Significance of FP8 Quantization in Modern AI Workloads
FP8 quantization offers substantial benefits on contemporary AI accelerators by reducing memory bandwidth demands and lowering the memory footprint compared to BF16 precision. This efficiency gain enables larger batch sizes or longer input sequences without increasing latency. Given that the A3B model activates only about 3 billion parameters per token, combining FP8 quantization with MoE sparsity significantly boosts throughput, especially in long-context scenarios. When paired with speculative decoding techniques enabled by MTP, these improvements become even more pronounced. However, quantization intricacies can affect routing and attention mechanisms, causing variability in speculative decoding acceptance rates and final task accuracy depending on the inference engine and kernel implementations. Therefore, Qwen recommends using the latest sglang or vLLM versions and fine-tuning speculative decoding parameters for optimal results.
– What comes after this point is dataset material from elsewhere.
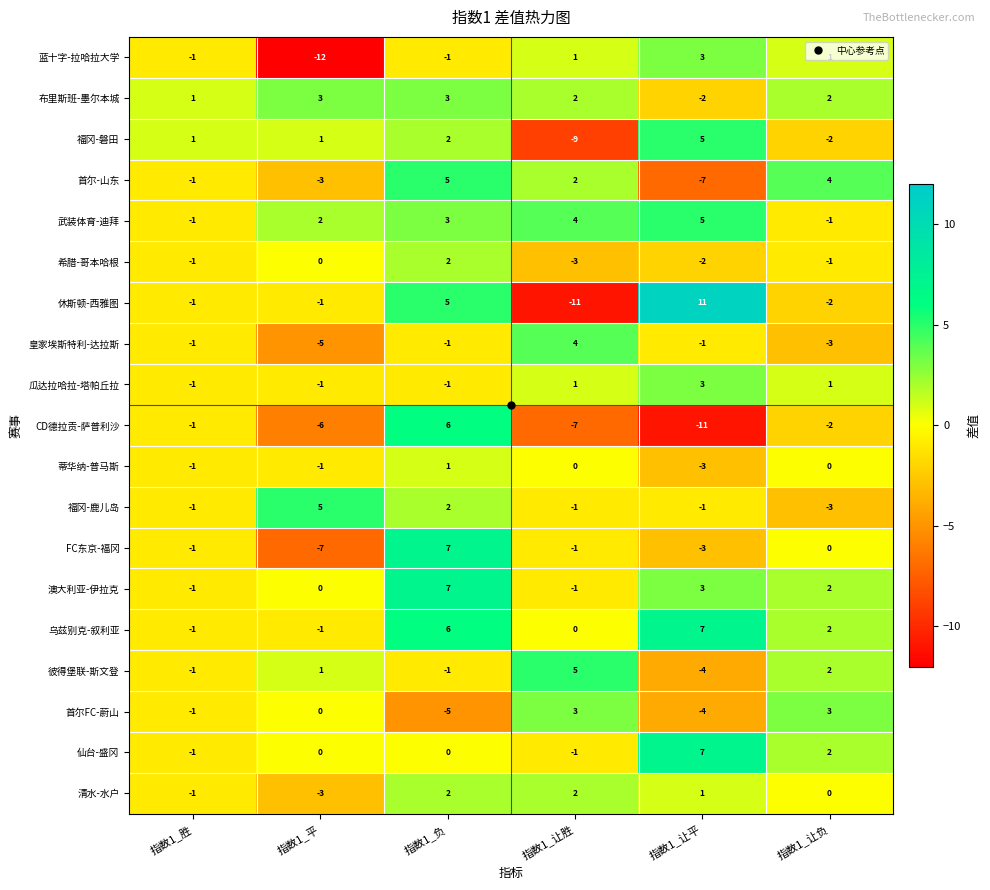

What is the sum of all 皇家埃斯特利-达拉斯 values?

-7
Conclusion: Practical Implications for Long-Context AI Applications
The introduction of FP8-quantized checkpoints makes the 80B/3B-active A3B architecture feasible for deployment on mainstream inference engines at ultra-long contexts of up to 256K tokens. This release preserves the hybrid MoE design and multi-token prediction pathways, ensuring high throughput without sacrificing model fidelity. While benchmark results are consistent with BF16 versions, users are encouraged to validate FP8 accuracy and latency within their specific environments, especially when employing reasoning parsers and speculative decoding. Overall, these advancements reduce memory bandwidth requirements and enhance concurrency, positioning the Qwen3-Next-80B-A3B models as strong candidates for production workloads demanding extensive context handling.